There's a natural follow-up to my Tuesday column on Carnival Corp. (CCL) , courtesy of an announcement after Tuesday's market close by fellow cruise operator Norwegian Cruise Line Holdings (NCLH) . Norwegian is going back to the equity well as it announced the pricing of an offering of 40 million common shares. This comes on the heels of two other Covid-related stock offerings by Norwegian, one in May (42 million shares at $11) and the other in July (16 million shares at $15).
Tuesday's announcement has done what secondary offerings normally do -- sent the stock lower in response. The stock was up 3.5% on Tuesday to $22.06, but with the latest offering priced at $20.80 a share the typical downward adjustment is occurring.
Norwegian also has been no stranger to the debt markets during the pandemic; its debt has risen from $6.28 billion at year-end 2019 (September fiscal year) to $10.94 billion at year-end 2020. The company is sitting on a lot more cash now, $2.36 billion versus $407 million, which is the remnant of the capital raised to keep the company going while revenue plummeted to near zero.
I am a fan of cruises, and we have logged our past two on NCLH ships and would go again if and when we get the opportunity. However, just as in the case of Carnival, investors need to be careful with Norwegian Cruise Line, too.
It is important with NCLH to evaluate it through enterprise value, or EV (market cap plus debt minus cash), which is more encompassing than market cap alone. As investors, we sometimes tend to focus on market cap alone as an indicator of whether a stock is cheap. If a stock falls from $50 to $10, we may get excited and see it as too cheap to ignore. However, we need to look at the debt side as well, especially when there have been big changes in a company's capital structure.
Considering the influx of cash from Norwegian's latest secondary offering, I'd estimate its current enterprise value to be about $14 billion. At year-end 2019, its enterprise value was about $17 billion ($11.1 billion market cap, $6.3 billion in debt, $500 million cash).
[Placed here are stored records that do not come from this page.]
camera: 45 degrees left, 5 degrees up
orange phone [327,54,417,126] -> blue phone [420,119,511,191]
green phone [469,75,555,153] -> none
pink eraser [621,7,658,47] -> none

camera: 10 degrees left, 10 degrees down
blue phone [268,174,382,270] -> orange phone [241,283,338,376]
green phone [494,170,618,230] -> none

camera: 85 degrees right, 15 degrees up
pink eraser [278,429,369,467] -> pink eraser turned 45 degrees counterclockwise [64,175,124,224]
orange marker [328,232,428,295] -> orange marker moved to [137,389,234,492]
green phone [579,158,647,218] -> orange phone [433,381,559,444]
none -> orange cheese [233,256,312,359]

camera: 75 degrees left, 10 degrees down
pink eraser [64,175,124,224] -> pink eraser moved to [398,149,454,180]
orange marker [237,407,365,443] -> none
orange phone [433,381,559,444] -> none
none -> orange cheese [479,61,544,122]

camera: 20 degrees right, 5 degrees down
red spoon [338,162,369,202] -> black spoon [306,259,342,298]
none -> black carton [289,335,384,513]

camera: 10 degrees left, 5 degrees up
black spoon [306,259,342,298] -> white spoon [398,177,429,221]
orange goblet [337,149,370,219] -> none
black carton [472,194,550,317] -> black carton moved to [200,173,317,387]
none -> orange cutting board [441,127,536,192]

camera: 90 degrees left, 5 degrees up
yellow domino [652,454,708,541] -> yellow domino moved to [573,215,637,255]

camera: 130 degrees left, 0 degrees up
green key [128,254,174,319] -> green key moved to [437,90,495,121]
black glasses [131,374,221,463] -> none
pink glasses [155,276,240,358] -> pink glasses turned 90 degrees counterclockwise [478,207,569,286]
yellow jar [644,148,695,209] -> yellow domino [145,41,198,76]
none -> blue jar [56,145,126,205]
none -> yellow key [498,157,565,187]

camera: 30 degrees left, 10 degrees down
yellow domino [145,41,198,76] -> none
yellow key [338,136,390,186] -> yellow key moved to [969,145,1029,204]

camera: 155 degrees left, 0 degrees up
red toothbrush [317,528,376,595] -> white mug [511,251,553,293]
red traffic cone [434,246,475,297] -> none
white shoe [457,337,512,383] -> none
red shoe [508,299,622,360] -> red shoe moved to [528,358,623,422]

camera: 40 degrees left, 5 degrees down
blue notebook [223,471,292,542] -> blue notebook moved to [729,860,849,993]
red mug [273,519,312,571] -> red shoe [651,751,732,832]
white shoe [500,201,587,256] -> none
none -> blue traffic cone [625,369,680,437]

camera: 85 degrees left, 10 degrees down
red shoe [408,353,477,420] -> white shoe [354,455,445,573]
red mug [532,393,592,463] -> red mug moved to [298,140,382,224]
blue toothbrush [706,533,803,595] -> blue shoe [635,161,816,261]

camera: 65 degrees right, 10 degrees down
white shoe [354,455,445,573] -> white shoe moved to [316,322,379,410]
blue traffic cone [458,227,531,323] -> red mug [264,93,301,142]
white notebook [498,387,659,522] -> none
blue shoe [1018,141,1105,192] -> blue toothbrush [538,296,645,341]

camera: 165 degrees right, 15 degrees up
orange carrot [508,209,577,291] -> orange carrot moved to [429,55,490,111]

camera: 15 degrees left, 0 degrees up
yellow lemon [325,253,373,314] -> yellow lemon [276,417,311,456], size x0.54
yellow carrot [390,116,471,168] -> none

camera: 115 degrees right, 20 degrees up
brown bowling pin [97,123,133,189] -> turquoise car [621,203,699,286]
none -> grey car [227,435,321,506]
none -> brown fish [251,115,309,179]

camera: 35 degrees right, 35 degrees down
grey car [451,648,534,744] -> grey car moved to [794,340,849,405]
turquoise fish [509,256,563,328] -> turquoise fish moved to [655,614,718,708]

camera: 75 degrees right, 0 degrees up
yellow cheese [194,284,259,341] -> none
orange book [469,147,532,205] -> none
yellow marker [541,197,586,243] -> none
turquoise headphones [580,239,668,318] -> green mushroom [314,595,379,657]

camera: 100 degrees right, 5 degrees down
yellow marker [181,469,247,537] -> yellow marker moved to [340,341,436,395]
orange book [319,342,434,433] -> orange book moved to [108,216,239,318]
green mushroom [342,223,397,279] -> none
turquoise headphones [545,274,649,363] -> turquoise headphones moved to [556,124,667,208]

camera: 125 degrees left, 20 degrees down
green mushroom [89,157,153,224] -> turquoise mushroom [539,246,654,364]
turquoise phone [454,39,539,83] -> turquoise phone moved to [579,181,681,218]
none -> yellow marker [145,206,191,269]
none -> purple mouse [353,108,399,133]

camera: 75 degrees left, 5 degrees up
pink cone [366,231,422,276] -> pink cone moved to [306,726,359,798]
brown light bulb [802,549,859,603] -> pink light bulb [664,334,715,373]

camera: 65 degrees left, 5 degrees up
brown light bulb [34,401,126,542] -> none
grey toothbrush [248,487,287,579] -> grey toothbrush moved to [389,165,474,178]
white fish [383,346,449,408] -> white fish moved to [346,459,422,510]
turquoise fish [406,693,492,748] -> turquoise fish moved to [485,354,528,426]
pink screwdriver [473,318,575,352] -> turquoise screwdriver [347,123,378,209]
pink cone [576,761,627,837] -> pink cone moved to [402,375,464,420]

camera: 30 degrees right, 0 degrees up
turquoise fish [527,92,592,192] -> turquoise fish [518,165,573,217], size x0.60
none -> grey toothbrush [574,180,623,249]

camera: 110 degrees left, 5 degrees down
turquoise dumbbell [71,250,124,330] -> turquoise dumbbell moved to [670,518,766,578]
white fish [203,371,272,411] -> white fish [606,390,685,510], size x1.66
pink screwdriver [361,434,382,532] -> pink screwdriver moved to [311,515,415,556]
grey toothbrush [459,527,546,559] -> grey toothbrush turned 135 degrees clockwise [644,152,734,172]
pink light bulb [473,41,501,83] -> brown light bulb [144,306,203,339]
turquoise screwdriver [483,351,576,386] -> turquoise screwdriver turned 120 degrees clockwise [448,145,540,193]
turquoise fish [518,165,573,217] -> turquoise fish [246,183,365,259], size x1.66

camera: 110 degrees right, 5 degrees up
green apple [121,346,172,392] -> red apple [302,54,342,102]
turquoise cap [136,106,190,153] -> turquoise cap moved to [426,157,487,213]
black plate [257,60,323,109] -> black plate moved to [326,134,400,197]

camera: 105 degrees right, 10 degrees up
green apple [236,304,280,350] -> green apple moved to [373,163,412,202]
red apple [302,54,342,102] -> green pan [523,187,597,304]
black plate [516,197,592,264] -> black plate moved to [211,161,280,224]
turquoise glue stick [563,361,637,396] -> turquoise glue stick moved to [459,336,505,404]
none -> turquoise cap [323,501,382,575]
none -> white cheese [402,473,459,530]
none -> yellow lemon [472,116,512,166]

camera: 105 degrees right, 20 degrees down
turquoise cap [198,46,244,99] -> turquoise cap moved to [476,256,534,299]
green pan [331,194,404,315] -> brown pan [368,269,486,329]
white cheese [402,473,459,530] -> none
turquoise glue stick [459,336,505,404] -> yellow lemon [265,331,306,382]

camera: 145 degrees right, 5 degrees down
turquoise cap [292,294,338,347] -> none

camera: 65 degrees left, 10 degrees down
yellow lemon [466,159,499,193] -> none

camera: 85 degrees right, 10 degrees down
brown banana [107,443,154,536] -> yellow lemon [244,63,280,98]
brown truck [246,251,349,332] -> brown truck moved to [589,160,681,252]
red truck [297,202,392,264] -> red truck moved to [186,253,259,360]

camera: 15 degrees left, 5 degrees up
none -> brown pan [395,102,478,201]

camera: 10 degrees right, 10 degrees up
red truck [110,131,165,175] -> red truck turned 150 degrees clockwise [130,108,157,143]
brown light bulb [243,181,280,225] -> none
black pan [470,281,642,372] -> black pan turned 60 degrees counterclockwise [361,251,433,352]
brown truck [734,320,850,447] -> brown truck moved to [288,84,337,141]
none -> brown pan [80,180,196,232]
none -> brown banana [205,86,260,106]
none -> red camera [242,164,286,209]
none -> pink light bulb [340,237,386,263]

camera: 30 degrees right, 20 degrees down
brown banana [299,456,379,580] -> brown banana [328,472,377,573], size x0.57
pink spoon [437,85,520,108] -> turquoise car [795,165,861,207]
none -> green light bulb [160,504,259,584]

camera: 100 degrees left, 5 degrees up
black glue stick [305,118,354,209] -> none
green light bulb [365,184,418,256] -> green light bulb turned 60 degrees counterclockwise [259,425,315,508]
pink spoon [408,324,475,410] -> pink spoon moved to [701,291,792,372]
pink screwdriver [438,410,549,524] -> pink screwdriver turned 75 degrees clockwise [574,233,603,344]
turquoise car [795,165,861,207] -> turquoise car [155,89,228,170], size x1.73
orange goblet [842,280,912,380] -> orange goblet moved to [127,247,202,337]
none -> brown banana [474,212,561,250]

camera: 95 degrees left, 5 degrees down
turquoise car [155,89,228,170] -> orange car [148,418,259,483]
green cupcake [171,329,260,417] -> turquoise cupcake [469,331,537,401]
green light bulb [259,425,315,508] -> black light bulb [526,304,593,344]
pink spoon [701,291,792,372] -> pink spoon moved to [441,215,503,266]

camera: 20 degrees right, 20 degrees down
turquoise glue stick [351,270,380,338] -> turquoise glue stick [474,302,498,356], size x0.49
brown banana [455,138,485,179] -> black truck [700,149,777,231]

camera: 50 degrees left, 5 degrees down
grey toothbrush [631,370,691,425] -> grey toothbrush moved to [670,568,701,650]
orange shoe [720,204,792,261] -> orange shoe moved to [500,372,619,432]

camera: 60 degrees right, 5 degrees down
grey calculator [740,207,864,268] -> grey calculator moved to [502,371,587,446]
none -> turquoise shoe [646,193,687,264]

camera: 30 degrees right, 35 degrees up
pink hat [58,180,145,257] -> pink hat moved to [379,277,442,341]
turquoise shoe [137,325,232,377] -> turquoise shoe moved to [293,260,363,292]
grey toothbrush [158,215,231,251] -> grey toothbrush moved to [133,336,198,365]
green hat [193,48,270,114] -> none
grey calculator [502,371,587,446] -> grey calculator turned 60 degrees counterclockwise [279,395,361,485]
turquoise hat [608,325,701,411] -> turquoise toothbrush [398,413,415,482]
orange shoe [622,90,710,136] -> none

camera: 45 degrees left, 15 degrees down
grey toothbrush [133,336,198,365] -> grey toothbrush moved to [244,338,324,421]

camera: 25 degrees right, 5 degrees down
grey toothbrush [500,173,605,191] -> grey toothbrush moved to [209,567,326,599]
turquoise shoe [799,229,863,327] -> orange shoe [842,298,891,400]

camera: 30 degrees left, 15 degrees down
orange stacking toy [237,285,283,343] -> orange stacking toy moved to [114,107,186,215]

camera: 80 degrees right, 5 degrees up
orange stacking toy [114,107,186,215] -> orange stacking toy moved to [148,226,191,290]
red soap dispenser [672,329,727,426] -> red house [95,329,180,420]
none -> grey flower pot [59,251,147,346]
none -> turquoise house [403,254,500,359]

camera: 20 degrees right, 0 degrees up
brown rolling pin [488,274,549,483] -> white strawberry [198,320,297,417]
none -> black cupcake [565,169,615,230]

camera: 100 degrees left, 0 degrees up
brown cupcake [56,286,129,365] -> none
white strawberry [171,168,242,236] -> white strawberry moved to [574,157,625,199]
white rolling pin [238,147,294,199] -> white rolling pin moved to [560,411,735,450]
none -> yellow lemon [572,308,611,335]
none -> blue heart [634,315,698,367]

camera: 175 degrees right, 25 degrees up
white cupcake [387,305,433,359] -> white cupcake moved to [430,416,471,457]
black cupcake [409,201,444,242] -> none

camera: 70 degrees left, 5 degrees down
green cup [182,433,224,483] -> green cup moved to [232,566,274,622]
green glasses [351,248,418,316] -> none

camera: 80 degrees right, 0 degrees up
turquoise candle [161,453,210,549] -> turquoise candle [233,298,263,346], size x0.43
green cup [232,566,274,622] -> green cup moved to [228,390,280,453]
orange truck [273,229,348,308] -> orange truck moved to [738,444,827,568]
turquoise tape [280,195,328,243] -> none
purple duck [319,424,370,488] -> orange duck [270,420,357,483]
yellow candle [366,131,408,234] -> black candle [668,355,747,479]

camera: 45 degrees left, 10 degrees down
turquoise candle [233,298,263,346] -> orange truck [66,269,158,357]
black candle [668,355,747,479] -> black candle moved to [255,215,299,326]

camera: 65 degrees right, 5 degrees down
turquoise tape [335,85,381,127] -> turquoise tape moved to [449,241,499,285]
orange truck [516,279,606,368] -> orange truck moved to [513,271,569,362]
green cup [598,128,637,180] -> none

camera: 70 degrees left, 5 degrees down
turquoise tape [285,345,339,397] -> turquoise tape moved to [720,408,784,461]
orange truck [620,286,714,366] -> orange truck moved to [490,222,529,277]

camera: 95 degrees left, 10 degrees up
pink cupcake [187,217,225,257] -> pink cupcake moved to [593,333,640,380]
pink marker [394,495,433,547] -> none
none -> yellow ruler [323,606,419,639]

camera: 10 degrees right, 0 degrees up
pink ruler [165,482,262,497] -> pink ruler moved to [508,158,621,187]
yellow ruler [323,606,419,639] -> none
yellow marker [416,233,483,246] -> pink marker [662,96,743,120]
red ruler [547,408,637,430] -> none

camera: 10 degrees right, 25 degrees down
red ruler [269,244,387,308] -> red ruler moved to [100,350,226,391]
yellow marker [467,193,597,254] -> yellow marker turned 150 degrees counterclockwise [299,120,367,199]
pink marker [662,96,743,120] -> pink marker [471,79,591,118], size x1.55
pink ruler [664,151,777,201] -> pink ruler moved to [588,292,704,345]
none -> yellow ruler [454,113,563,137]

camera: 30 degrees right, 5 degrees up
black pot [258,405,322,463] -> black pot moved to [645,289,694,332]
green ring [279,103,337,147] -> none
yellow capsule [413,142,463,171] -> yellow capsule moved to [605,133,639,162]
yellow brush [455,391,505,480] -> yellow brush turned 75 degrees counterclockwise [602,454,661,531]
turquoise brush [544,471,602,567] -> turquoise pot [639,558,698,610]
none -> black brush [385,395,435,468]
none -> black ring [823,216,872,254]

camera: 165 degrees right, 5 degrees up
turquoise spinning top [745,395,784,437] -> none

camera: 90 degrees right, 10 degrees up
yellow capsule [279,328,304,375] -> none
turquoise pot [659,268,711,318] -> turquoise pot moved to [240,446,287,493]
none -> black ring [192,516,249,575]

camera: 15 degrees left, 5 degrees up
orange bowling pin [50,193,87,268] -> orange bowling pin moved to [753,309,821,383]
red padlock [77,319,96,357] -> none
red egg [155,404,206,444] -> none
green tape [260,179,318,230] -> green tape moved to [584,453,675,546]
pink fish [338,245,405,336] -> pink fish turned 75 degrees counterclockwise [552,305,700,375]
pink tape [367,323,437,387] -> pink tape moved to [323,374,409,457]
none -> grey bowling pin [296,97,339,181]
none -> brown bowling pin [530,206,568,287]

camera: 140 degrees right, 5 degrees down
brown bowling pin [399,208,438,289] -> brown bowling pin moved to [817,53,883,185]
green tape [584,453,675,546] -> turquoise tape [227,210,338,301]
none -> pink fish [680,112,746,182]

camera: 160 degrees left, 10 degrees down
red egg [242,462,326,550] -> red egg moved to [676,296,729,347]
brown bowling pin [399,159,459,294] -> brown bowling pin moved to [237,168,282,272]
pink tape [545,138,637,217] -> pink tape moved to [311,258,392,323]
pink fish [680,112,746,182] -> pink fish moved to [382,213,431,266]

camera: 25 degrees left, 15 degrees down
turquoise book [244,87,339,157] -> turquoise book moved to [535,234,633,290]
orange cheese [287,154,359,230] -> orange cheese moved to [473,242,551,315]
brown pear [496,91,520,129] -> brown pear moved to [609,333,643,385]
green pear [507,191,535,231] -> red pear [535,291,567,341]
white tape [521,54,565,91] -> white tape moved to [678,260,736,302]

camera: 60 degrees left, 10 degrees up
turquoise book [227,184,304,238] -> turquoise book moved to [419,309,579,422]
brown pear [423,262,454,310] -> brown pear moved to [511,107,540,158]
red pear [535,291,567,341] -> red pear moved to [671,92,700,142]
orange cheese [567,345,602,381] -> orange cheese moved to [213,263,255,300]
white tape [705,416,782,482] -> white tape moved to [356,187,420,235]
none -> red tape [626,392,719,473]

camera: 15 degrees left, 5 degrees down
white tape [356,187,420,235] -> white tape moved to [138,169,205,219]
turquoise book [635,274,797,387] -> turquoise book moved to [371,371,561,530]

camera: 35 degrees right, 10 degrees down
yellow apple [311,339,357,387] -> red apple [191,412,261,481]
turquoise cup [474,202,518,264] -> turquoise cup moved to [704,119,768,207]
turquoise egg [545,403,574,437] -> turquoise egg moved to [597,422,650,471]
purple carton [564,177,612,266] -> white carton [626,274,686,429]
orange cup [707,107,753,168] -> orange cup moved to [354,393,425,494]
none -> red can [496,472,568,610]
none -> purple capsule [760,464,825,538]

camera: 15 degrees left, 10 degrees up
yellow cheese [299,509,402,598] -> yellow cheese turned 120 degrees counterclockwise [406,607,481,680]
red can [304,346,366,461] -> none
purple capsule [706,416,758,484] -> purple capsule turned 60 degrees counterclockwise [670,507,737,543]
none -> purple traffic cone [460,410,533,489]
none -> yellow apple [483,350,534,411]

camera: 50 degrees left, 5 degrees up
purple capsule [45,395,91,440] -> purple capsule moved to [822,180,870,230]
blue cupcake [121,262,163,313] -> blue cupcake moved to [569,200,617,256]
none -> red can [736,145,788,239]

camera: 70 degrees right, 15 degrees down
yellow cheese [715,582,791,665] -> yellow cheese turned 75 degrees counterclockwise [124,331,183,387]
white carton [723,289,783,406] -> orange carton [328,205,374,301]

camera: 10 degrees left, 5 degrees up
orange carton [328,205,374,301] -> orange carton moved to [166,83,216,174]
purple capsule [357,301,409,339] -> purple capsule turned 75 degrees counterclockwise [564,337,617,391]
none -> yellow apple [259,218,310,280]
At that time, NCLH was trading at about $52 and there were 214 million shares outstanding. That year, the company also did $6.5 billion in revenue and earned $930.2 million, or $4.30 a share. That same net income, if achieved today, would result in earnings per share of $2.99 due to dilution.
To get to a $17 billion enterprise value under current circumstances would imply a stock price in the $29 range versus $52 at year-end 2019. That's the result of the dilution and a much higher share count (currently around 311 million, including Tuesday's offering), in addition to a higher level of net/debt. This ignores any additional cash burn that will occur, and we still don't know when cruises will resume or when Norwegian Cruise Line will return to profitability.
Money has been made on NCLH by some investors since the pandemic began, no doubt. Those souls brave enough to buy in March when shares fell below $9 or at either of the previous two secondary offerings have done quite well. However, the current valuation seems rich, presumes a rather fast return to normalcy and seems to ignore big changes in capital structure.
Cruise lines have done what they need to do in order to try and stay solvent and survive while they are shut down; this is the ultimate crisis. I hope the industry survives, and prospers.